Sunday, September 4, 2011

Chicken Broccoli Stir-fry


1 lb boneless, skinless chicken breasts, cut into thin strips
2 Tbsp. canola oil
1 pkg. (12 oz.) Broccoli Slaw
3 + 1/4 cups water, divided
2 chicken bouillon cubes
1 Tbsp. soy sauce
1/2 tsp. ground ginger
1/4 cup cornstarch

In a large skillet sprayed with non-stick spray, stir-fry chicken in canola oil until the chicken is no longer pink.  Move to a large bowl and set aside.  Add broccoli slaw to the pan and stir-fry for about 2-3 minutes. Remove from pan and add to chicken.  Add 3 cups of water and bring to a boil.  Add bouillon cubes and stir until dissolved.  Reduce heat and add soy sauce, ginger, chicken and vegetables.  Cook about 5 minutes.  Mix cornstarch and 1/4 cup of water creating a paste.  Stir into chicken/broccoli and bring to a boil.  Cook about 2 minutes stirring constantly or until the sauce thickens to the consistency of a thick gravy.  Serve over rice.  Serves 4-6 depending on serving size.
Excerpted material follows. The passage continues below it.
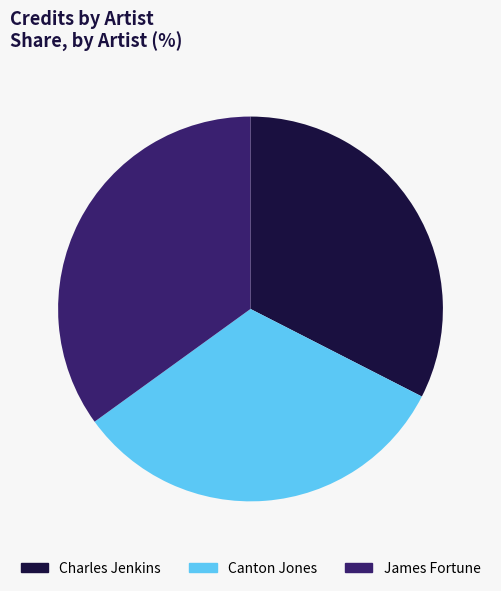

Is the sum of Charles Jenkins and James Fortune greater than half?

Yes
Comments - My food testers loved this one.  The broccoli slaw simplified the recipe eliminating the need to cut up the broccoli and shred the carrots.  The mix I bought also had shredded purple cabbage adding another color and taste to the dish.  Now, what do you do with the leftovers, if you have any?  I wrapped them in flour tortilla, placed them in a baking dish, covered with cheese and baked on 350 until the cheese melted and the dish was piping hot.  Yum Yum!